The Corner

Among the Dead Cities

All right, I just finished Grayling’s book AMONG THE DEAD CITIES.  The book is a professional philosopher’s take on the question:  Was the “area bombing” campaign of WW2 (i.e. the deliberate destruction of German and Japanese cities, along with their occupants, to no DIRECTLY military purpose) morally wrong.  After a very judicious and well-balanced survey, the author concludes that it was, though he adds some qualifications:

“Should airmen have refused to carry out area-bombing raids?  Yes.  In the hypothetical ideal world which does not exist and certainly not in wartime, they should have insisted on being sent against genuine industrial and military targets, and unavoidable ‘collateral damage’ should have been the worst they accepted as regards the effects of their attacks on civilians.  Doubtless many thought or made themselves think that this was what they were doing anyway…  But many also knew full well what they were doing, and accepted it, or suffered silently because of it, or regretted it…”

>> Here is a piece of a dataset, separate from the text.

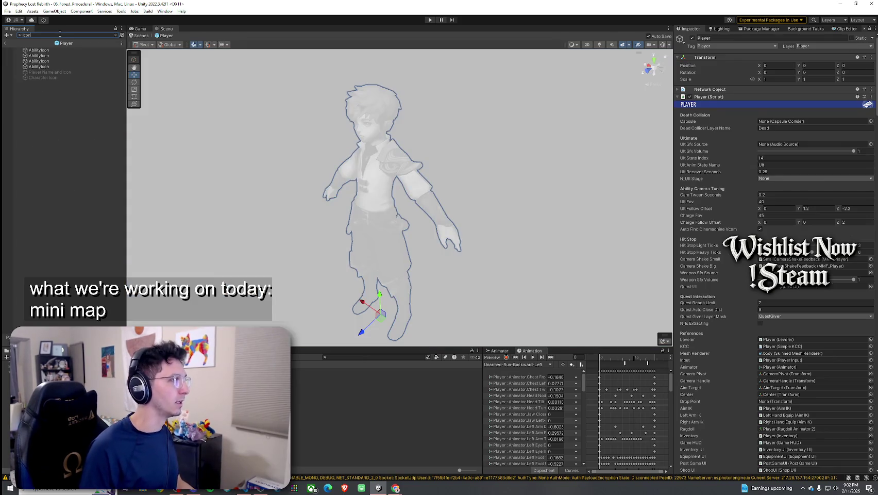
click(117, 36)
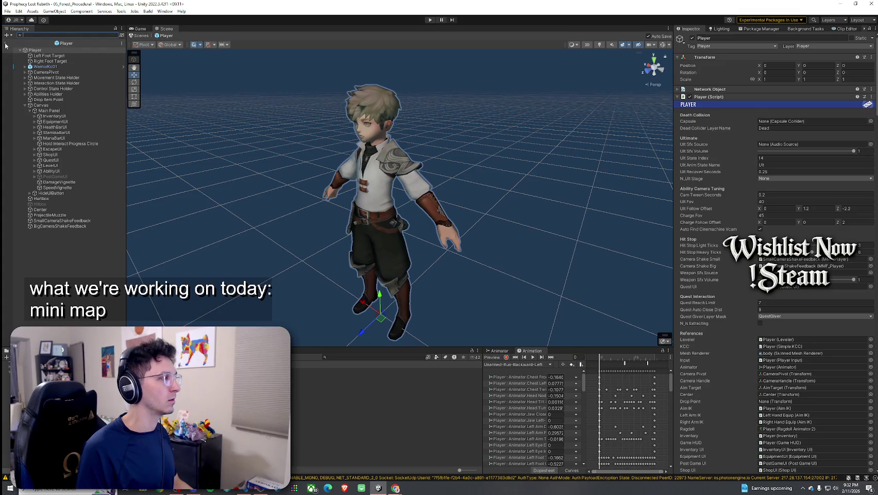
click(6, 43)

I could spot a couple of holes in his arguments.  The biggest one is the effect of area bombing on German war-industrial capacity.  Grayling repeats the conventional wisdom (which I am willing to believe) that this capacity INCREASED all through the area bombing campaign.  However, he does not really address the big unknowable here:  How much MORE would it have increased if not for the area bombing?  Looking at those pictures of flattened cities, I find it incredible that the answer would be anything other than “a lot more.”

That segment I quoted above doesn’t ring quite true, either.  I grew up among a population whose adult menfolk were almost all WW2 veterans, including lots from Bomber Command.  (My best friend in England was born posthumously after his Dad was killed flying for Bomber Command over Germany.)  I never, ever heard any of these bombers express, nor even hint at, the slightest discomfort about their wartime actions.  Their main emotion was just gratitude at having survived — Bomber Command losses were terrible (as Grayling acknowledges).

John Derbyshire — Mr. Derbyshire is a former contributing editor of National Review.